Monday 23 April 2018

Not just flowers?

A gap. I'm sorry there's been a gap in our blogging again. I'm afraid Alice came down with a bit of a mystery complaint.

As soon as I dictated this, Ba got quite agitated, Where did she come down from? And, Who's been complaining?

Oh dear, she's not very good with these figures of speech, so I had to explain it was nothing like Moses coming down from the mountain with the Ten Commandments on the Tablets of Stone.

Even then, Ba was wondering if Alice would need to swallow pills of stone (tablets). We looked for a good link, but they were all rather religiously complicated, so it's Wikipedia again.

The complaint - I should have chosen a different word from the many available - was a persistent "sore throat", which turned out, eventually, not actually to be in Alice's throat as such, but generated by her lymph nodes, which her GP found were sore and tender. They are due to be examined by experts fairly soon, and the mystery hopefully solved.

Challenges:
a. According to the blog post, who found that Alice's lymph nodes were sore and tender?
b. Duplicate the part of the blog post between "Not just flowers?" and "Who's been complaining?", inclusive.
Rely only on the blog post when responding.

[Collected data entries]
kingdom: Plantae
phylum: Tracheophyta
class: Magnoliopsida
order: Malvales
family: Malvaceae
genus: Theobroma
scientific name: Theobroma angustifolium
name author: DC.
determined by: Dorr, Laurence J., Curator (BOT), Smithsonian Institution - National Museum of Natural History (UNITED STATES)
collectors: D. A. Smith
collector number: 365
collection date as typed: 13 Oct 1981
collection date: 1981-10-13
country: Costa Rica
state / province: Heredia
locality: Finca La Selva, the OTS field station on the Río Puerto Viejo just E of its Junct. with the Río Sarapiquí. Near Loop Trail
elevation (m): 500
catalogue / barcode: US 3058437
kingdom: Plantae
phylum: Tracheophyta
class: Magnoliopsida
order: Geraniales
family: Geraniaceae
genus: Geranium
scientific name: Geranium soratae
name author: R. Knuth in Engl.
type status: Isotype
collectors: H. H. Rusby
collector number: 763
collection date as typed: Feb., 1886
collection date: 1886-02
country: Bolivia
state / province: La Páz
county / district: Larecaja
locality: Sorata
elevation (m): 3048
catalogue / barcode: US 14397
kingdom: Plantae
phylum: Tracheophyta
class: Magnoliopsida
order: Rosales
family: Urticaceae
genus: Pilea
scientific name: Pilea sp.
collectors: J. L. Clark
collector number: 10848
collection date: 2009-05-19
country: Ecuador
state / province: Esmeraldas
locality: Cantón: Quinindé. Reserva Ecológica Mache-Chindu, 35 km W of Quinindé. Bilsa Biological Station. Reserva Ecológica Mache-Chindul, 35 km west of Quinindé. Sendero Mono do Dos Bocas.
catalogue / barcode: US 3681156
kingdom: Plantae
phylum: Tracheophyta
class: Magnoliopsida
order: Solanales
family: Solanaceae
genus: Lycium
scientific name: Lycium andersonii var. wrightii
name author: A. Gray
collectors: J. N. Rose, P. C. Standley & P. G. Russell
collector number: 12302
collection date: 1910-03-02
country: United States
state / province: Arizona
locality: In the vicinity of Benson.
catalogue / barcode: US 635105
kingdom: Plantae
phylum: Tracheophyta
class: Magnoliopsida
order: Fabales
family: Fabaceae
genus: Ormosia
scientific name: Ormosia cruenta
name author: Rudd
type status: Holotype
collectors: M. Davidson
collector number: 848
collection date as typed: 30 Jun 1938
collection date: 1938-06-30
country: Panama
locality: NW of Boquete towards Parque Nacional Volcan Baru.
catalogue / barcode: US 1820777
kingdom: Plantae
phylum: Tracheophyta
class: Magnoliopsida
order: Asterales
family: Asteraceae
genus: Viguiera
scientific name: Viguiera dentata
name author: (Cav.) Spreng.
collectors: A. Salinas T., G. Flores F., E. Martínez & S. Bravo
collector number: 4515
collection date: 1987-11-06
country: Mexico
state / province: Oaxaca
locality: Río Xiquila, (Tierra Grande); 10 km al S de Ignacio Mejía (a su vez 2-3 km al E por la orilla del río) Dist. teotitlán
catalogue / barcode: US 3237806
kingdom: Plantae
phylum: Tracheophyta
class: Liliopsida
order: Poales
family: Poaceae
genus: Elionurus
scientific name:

Solution set:
a. Her GP.

b.
Not just flowers?

A gap. I'm sorry there's been a gap in our blogging again. I'm afraid Alice came down with a bit of a mystery complaint.

As soon as I dictated this, Ba got quite agitated, Where did she come down from? And, Who's been complaining?